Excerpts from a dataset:
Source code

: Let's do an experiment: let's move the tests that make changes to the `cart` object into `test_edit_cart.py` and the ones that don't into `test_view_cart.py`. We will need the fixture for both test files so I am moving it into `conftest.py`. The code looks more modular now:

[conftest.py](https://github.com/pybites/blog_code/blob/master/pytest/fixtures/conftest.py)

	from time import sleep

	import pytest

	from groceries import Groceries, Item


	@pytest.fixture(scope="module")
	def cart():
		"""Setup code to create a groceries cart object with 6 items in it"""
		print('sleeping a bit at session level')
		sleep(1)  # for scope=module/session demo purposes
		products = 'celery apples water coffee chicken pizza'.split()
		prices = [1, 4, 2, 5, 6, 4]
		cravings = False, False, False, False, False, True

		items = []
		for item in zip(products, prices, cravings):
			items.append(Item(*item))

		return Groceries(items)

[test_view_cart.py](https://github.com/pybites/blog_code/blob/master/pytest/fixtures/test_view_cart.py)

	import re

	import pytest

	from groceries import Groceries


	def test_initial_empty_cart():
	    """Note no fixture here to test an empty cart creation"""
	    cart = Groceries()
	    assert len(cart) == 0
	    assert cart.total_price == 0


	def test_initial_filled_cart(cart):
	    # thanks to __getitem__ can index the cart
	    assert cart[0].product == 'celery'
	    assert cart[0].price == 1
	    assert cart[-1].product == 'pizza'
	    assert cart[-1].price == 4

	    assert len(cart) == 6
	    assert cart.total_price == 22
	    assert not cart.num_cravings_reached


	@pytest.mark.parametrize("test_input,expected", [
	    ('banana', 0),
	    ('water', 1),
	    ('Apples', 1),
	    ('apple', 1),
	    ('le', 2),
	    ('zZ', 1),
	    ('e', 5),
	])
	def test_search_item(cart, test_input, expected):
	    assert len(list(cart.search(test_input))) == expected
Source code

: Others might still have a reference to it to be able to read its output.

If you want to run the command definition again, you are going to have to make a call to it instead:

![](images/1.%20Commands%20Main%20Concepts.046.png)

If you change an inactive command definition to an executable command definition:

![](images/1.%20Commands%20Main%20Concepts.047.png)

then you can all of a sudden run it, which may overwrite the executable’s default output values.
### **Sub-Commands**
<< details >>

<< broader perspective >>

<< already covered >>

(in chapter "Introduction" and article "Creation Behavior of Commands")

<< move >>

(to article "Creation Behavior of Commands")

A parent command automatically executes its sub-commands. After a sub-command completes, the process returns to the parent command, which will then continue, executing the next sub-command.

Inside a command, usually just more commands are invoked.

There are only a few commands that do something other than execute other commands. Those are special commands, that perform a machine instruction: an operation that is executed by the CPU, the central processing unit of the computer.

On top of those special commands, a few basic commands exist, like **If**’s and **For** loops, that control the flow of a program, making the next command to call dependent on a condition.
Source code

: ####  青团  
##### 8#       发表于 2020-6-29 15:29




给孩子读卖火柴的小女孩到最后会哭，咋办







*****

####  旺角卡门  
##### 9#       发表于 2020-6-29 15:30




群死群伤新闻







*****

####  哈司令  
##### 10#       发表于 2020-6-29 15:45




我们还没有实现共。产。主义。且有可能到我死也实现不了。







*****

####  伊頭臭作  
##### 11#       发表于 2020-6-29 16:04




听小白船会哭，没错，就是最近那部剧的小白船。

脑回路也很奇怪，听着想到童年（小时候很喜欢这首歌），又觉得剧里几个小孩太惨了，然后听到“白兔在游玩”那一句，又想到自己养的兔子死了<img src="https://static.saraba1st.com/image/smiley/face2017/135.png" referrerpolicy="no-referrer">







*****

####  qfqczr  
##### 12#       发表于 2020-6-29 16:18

→ ABOUT THIS EXERCISE: Edit the rows above, starting with the line that contains "If you want" and going on through the line that contains "Inside a command, usually". In those lines, replace "parent command" with "calling command", keep everything else the same, and return only those lines.

→ EXERCISE SOLUTION:
If you want to run the command definition again, you are going to have to make a call to it instead:

![](images/1.%20Commands%20Main%20Concepts.046.png)

If you change an inactive command definition to an executable command definition:

![](images/1.%20Commands%20Main%20Concepts.047.png)

then you can all of a sudden run it, which may overwrite the executable’s default output values.
### **Sub-Commands**
<< details >>

<< broader perspective >>

<< already covered >>

(in chapter "Introduction" and article "Creation Behavior of Commands")

<< move >>

(to article "Creation Behavior of Commands")

A calling command automatically executes its sub-commands. After a sub-command completes, the process returns to the calling command, which will then continue, executing the next sub-command.

Inside a command, usually just more commands are invoked.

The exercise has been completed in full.